- **WHAT THE EXERCISE ASKS**
Although pictures appear in the entries below, leave them out and print exactly the lines from the first line through the line containing "specified then merry".

(Collected data)
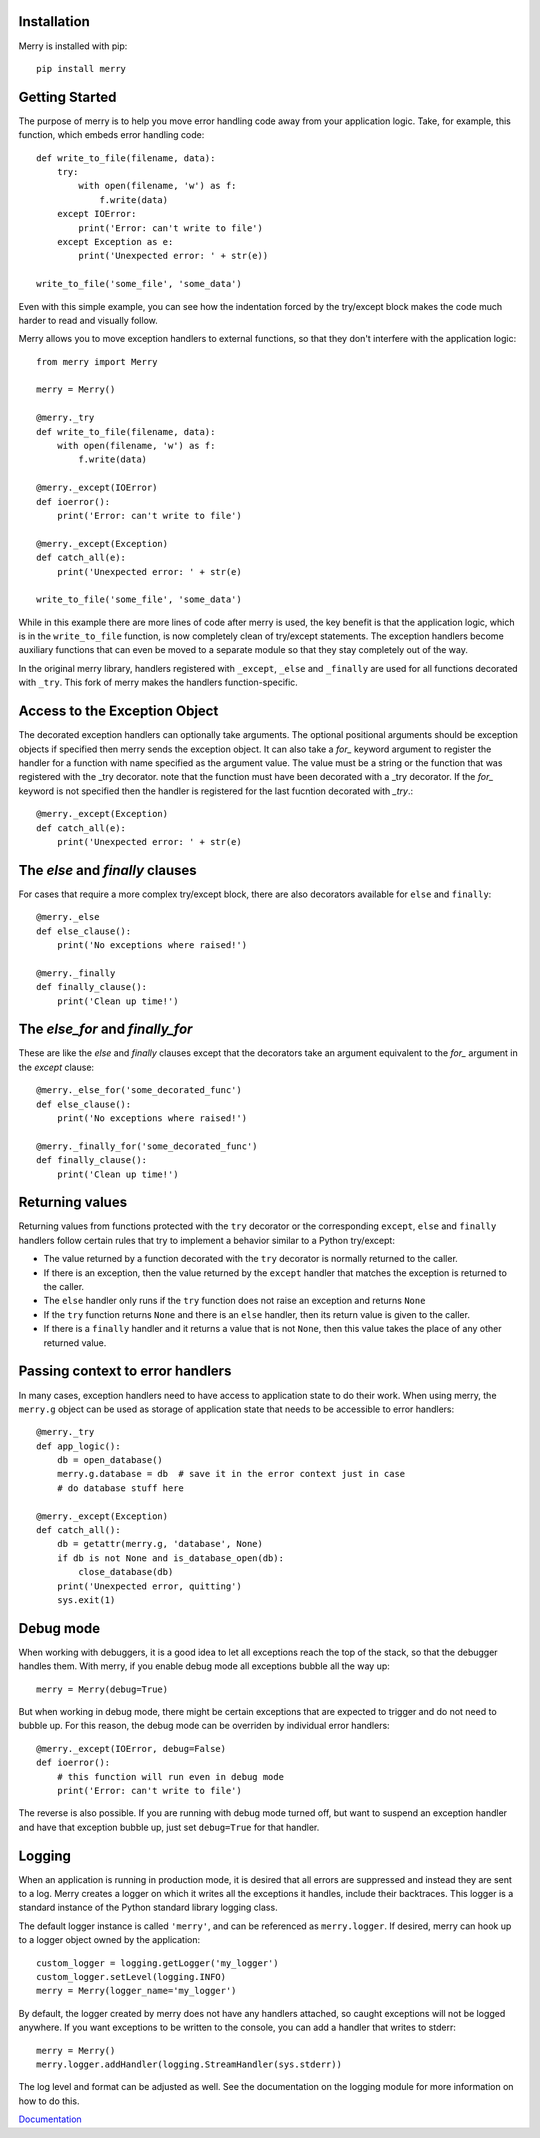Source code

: Installation
------------

Merry is installed with pip::

    pip install merry

Getting Started
---------------

The purpose of merry is to help you move error handling code away from your
application logic. Take, for example, this function, which embeds error
handling code::

    def write_to_file(filename, data):
        try:
            with open(filename, 'w') as f:
                f.write(data)
        except IOError:
            print('Error: can't write to file')
        except Exception as e:
            print('Unexpected error: ' + str(e))

    write_to_file('some_file', 'some_data')

Even with this simple example, you can see how the indentation forced by the
try/except block makes the code much harder to read and visually follow.

Merry allows you to move exception handlers to external functions, so that
they don't interfere with the application logic::

    from merry import Merry

    merry = Merry()

    @merry._try
    def write_to_file(filename, data):
        with open(filename, 'w') as f:
            f.write(data)

    @merry._except(IOError)
    def ioerror():
        print('Error: can't write to file')

    @merry._except(Exception)
    def catch_all(e):
        print('Unexpected error: ' + str(e)

    write_to_file('some_file', 'some_data')

While in this example there are more lines of code after merry is used, the
key benefit is that the application logic, which is in the ``write_to_file``
function, is now completely clean of try/except statements. The exception
handlers become auxiliary functions that can even be moved to a separate
module so that they stay completely out of the way.

In the original merry library, handlers registered with ``_except``, ``_else`` and
``_finally`` are used for all functions decorated with ``_try``.
This fork of merry makes the handlers function-specific.

Access to the Exception Object
------------------------------

The decorated exception handlers can optionally take arguments.
The optional positional arguments should be exception objects if
specified then merry sends the exception object. It can also take
a `for_` keyword argument to  register the handler for a function
with name specified as the argument value. The value must be a 
string or the function that was registered with the _try decorator.
note that the function must have been decorated with a _try 
decorator.
If the `for_` keyword is not specified then the handler is registered
for the last fucntion decorated with `_try`.::

    @merry._except(Exception)
    def catch_all(e):
        print('Unexpected error: ' + str(e)

The `else` and `finally` clauses
--------------------------------

For cases that require a more complex try/except block, there are also
decorators available for ``else`` and ``finally``::

    @merry._else
    def else_clause():
        print('No exceptions where raised!')

    @merry._finally
    def finally_clause():
        print('Clean up time!')

The `else_for` and `finally_for`
--------------------------------
These are like the `else` and `finally` clauses except that the decorators
take an argument equivalent to the `for_` argument in the `except` clause::

    @merry._else_for('some_decorated_func')
    def else_clause():
        print('No exceptions where raised!')

    @merry._finally_for('some_decorated_func')
    def finally_clause():
        print('Clean up time!')

Returning values
----------------

Returning values from functions protected with the ``try`` decorator or the
corresponding ``except``, ``else`` and ``finally`` handlers follow certain
rules that try to implement a behavior similar to a Python try/except:

- The value returned by a function decorated with the ``try`` decorator is
  normally returned to the caller.
- If there is an exception, then the value returned by the ``except`` handler
  that matches the exception is returned to the caller.
- The ``else`` handler only runs if the ``try`` function does not raise an
  exception and returns ``None``
- If the ``try`` function returns ``None`` and there is an ``else`` handler,
  then its return value is given to the caller.
- If there is a ``finally`` handler and it returns a value that is not
  ``None``, then this value takes the place of any other returned value.

Passing context to error handlers
---------------------------------

In many cases, exception handlers need to have access to application state to
do their work. When using merry, the ``merry.g`` object can be used as storage
of application state that needs to be accessible to error handlers::

    @merry._try
    def app_logic():
        db = open_database()
        merry.g.database = db  # save it in the error context just in case
        # do database stuff here

    @merry._except(Exception)
    def catch_all():
        db = getattr(merry.g, 'database', None)
        if db is not None and is_database_open(db):
            close_database(db)
        print('Unexpected error, quitting')
        sys.exit(1)

Debug mode
----------

When working with debuggers, it is a good idea to let all exceptions reach the
top of the stack, so that the debugger handles them. With merry, if you enable
debug mode all exceptions bubble all the way up::

    merry = Merry(debug=True)

But when working in debug mode, there might be certain exceptions that are
expected to trigger and do not need to bubble up. For this reason, the debug
mode can be overriden by individual error handlers::

    @merry._except(IOError, debug=False)
    def ioerror():
        # this function will run even in debug mode
        print('Error: can't write to file')

The reverse is also possible. If you are running with debug mode turned off,
but want to suspend an exception handler and have that exception bubble up,
just set ``debug=True`` for that handler.

Logging
-------

When an application is running in production mode, it is desired that all
errors are suppressed and instead they are sent to a log. Merry creates a
logger on which it writes all the exceptions it handles, include their
backtraces. This logger is a standard instance of the Python standard library
logging class.

The default logger instance is called ``'merry'``, and can be referenced as
``merry.logger``. If desired, merry can hook up to a logger object owned by the
application::

    custom_logger = logging.getLogger('my_logger')
    custom_logger.setLevel(logging.INFO)
    merry = Merry(logger_name='my_logger')

By default, the logger created by merry does not have any handlers attached,
so caught exceptions will not be logged anywhere. If you want exceptions to be
written to the console, you can add a handler that writes to stderr::

    merry = Merry()
    merry.logger.addHandler(logging.StreamHandler(sys.stderr))

The log level and format can be adjusted as well. See the documentation on the
logging module for more information on how to do this.

`Documentation <http://merry-py.readthedocs.io/en/latest/>`_
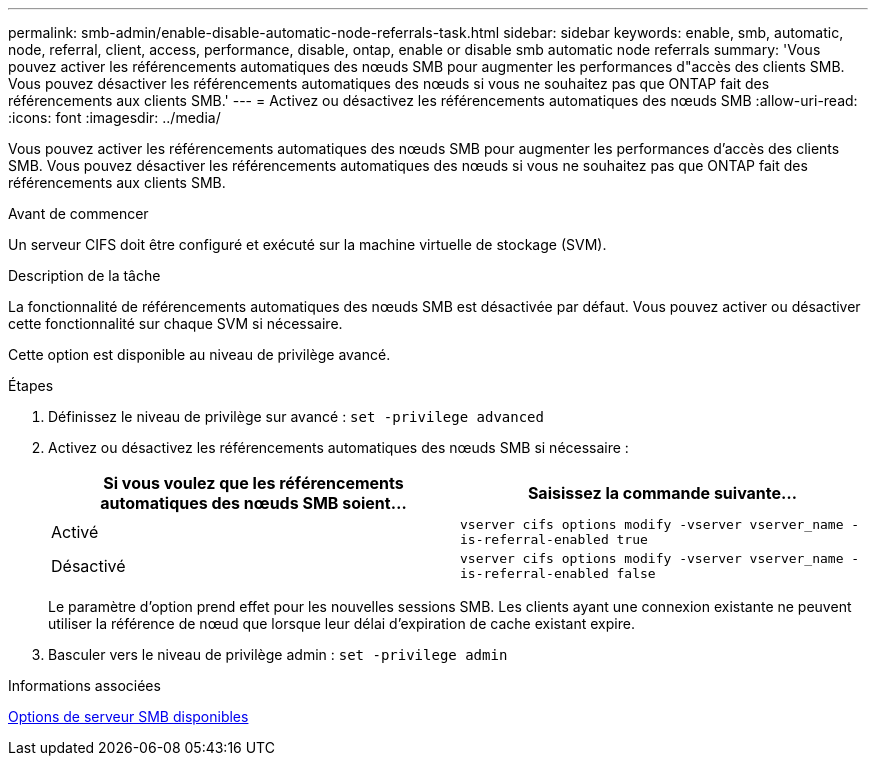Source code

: ---
permalink: smb-admin/enable-disable-automatic-node-referrals-task.html 
sidebar: sidebar 
keywords: enable, smb, automatic, node, referral, client, access, performance, disable, ontap, enable or disable smb automatic node referrals 
summary: 'Vous pouvez activer les référencements automatiques des nœuds SMB pour augmenter les performances d"accès des clients SMB. Vous pouvez désactiver les référencements automatiques des nœuds si vous ne souhaitez pas que ONTAP fait des référencements aux clients SMB.' 
---
= Activez ou désactivez les référencements automatiques des nœuds SMB
:allow-uri-read: 
:icons: font
:imagesdir: ../media/


[role="lead"]
Vous pouvez activer les référencements automatiques des nœuds SMB pour augmenter les performances d'accès des clients SMB. Vous pouvez désactiver les référencements automatiques des nœuds si vous ne souhaitez pas que ONTAP fait des référencements aux clients SMB.

.Avant de commencer
Un serveur CIFS doit être configuré et exécuté sur la machine virtuelle de stockage (SVM).

.Description de la tâche
La fonctionnalité de référencements automatiques des nœuds SMB est désactivée par défaut. Vous pouvez activer ou désactiver cette fonctionnalité sur chaque SVM si nécessaire.

Cette option est disponible au niveau de privilège avancé.

.Étapes
. Définissez le niveau de privilège sur avancé : `set -privilege advanced`
. Activez ou désactivez les référencements automatiques des nœuds SMB si nécessaire :
+
|===
| Si vous voulez que les référencements automatiques des nœuds SMB soient... | Saisissez la commande suivante... 


 a| 
Activé
 a| 
`vserver cifs options modify -vserver vserver_name -is-referral-enabled true`



 a| 
Désactivé
 a| 
`vserver cifs options modify -vserver vserver_name -is-referral-enabled false`

|===
+
Le paramètre d'option prend effet pour les nouvelles sessions SMB. Les clients ayant une connexion existante ne peuvent utiliser la référence de nœud que lorsque leur délai d'expiration de cache existant expire.

. Basculer vers le niveau de privilège admin : `set -privilege admin`


.Informations associées
xref:server-options-reference.adoc[Options de serveur SMB disponibles]
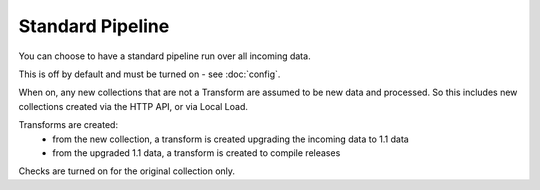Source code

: Standard Pipeline
=================

You can choose to have a standard pipeline run over all incoming data.

This is off by default and must be turned on - see :doc:`config`.

When on, any new collections that are not a Transform are assumed to be new data and processed. So this includes new collections created via the HTTP API, or via Local Load.

Transforms are created:
  *  from the new collection, a transform is created upgrading the incoming data to 1.1 data
  *  from the upgraded 1.1 data, a transform is created to compile releases

Checks are turned on for the original collection only.
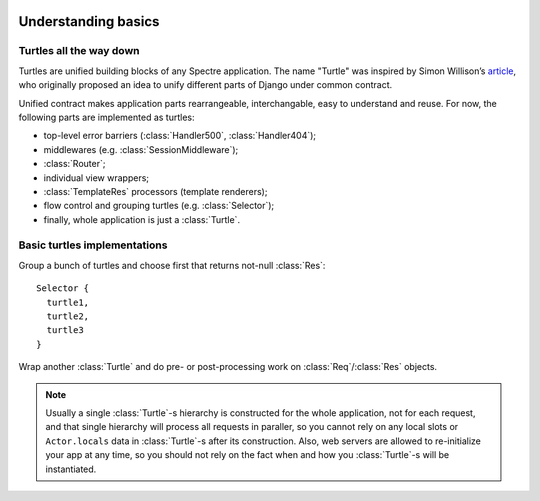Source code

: .. image:: _images/turtles.png
   :class: article_cover cover_turtles_wo_border

====================
Understanding basics
====================

Turtles all the way down
------------------------

Turtles are unified building blocks of any Spectre application. The name "Turtle" was inspired by Simon Willison’s `article <http://simonwillison.net/2009/May/19/djng/>`_, who originally proposed an idea to unify different parts of Django under common contract.

.. class:: Turtle

   .. function:: Res? dispatch(Req req)

      Process request. Turtles may process request by themselves, skip processing to subsequent turtles or delegate processing to inherited turtles and do some pre/post processing job for them.
      
   .. function:: plusTurtle(Turtle t)
	
      Combines this and `t` into a :class:`Selector`. Example::
	
        app1Routes := Router([...])
        app2Routes := Router([...])

        // creates a Selector([app1Routes, app2Routes])
        routes := app1Routes + app2Routes         


Unified contract makes application parts rearrangeable, interchangable, easy to understand and reuse. For now, the following parts are implemented as turtles:

+ top-level error barriers (:class:`Handler500`, :class:`Handler404`);

+ middlewares (e.g. :class:`SessionMiddleware`);

+ :class:`Router`;

+ individual view wrappers;

+ :class:`TemplateRes` processors (template renderers);

+ flow control and grouping turtles (e.g. :class:`Selector`);

+ finally, whole application is just a :class:`Turtle`.


Basic turtles implementations
-----------------------------

.. class:: Selector

   Group a bunch of turtles and choose first that returns not-null :class:`Res`: ::

       Selector {
         turtle1,
         turtle2,
         turtle3
       }


.. class:: Middleware

   Wrap another :class:`Turtle` and do pre- or post-processing work on :class:`Req`/:class:`Res` objects.

   .. function:: This wrap(Turtle child)

      Wrap another turtle. Another way to do this is to assign value to :attr:`child` attribute.

   .. function:: Void before(Req req)

      Is called before invoking child’s :func:`~Turtle.dispatch`.

   .. function:: Res? after(Req req, Res? res)

      Is called after child’s :func:`~Turtle.dispatch`.

   .. function:: Res? safeAfter(Req req, Res res)

      Is called when child’s :func:`~Turtle.dispatch` has returned not-null :class:`Res`, otherwise ``null`` will be returned from middleware without invoking :func:`safeAfter`.

.. note::

   Usually a single :class:`Turtle`-s hierarchy is constructed for the whole application, not for each request, and that single hierarchy will process all requests in paraller, so you cannot rely on any local slots or ``Actor.locals`` data in :class:`Turtle`-s after its construction. Also, web servers are allowed to re-initialize your app at any time, so you should not rely on the fact when and how you :class:`Turtle`-s will be instantiated.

- **WRITTEN REPLY**
Source code

: Installation
------------

Merry is installed with pip::

    pip install merry

Getting Started
---------------

The purpose of merry is to help you move error handling code away from your
application logic. Take, for example, this function, which embeds error
handling code::

    def write_to_file(filename, data):
        try:
            with open(filename, 'w') as f:
                f.write(data)
        except IOError:
            print('Error: can't write to file')
        except Exception as e:
            print('Unexpected error: ' + str(e))

    write_to_file('some_file', 'some_data')

Even with this simple example, you can see how the indentation forced by the
try/except block makes the code much harder to read and visually follow.

Merry allows you to move exception handlers to external functions, so that
they don't interfere with the application logic::

    from merry import Merry

    merry = Merry()

    @merry._try
    def write_to_file(filename, data):
        with open(filename, 'w') as f:
            f.write(data)

    @merry._except(IOError)
    def ioerror():
        print('Error: can't write to file')

    @merry._except(Exception)
    def catch_all(e):
        print('Unexpected error: ' + str(e)

    write_to_file('some_file', 'some_data')

While in this example there are more lines of code after merry is used, the
key benefit is that the application logic, which is in the ``write_to_file``
function, is now completely clean of try/except statements. The exception
handlers become auxiliary functions that can even be moved to a separate
module so that they stay completely out of the way.

In the original merry library, handlers registered with ``_except``, ``_else`` and
``_finally`` are used for all functions decorated with ``_try``.
This fork of merry makes the handlers function-specific.

Access to the Exception Object
------------------------------

The decorated exception handlers can optionally take arguments.
The optional positional arguments should be exception objects if
specified then merry sends the exception object. It can also take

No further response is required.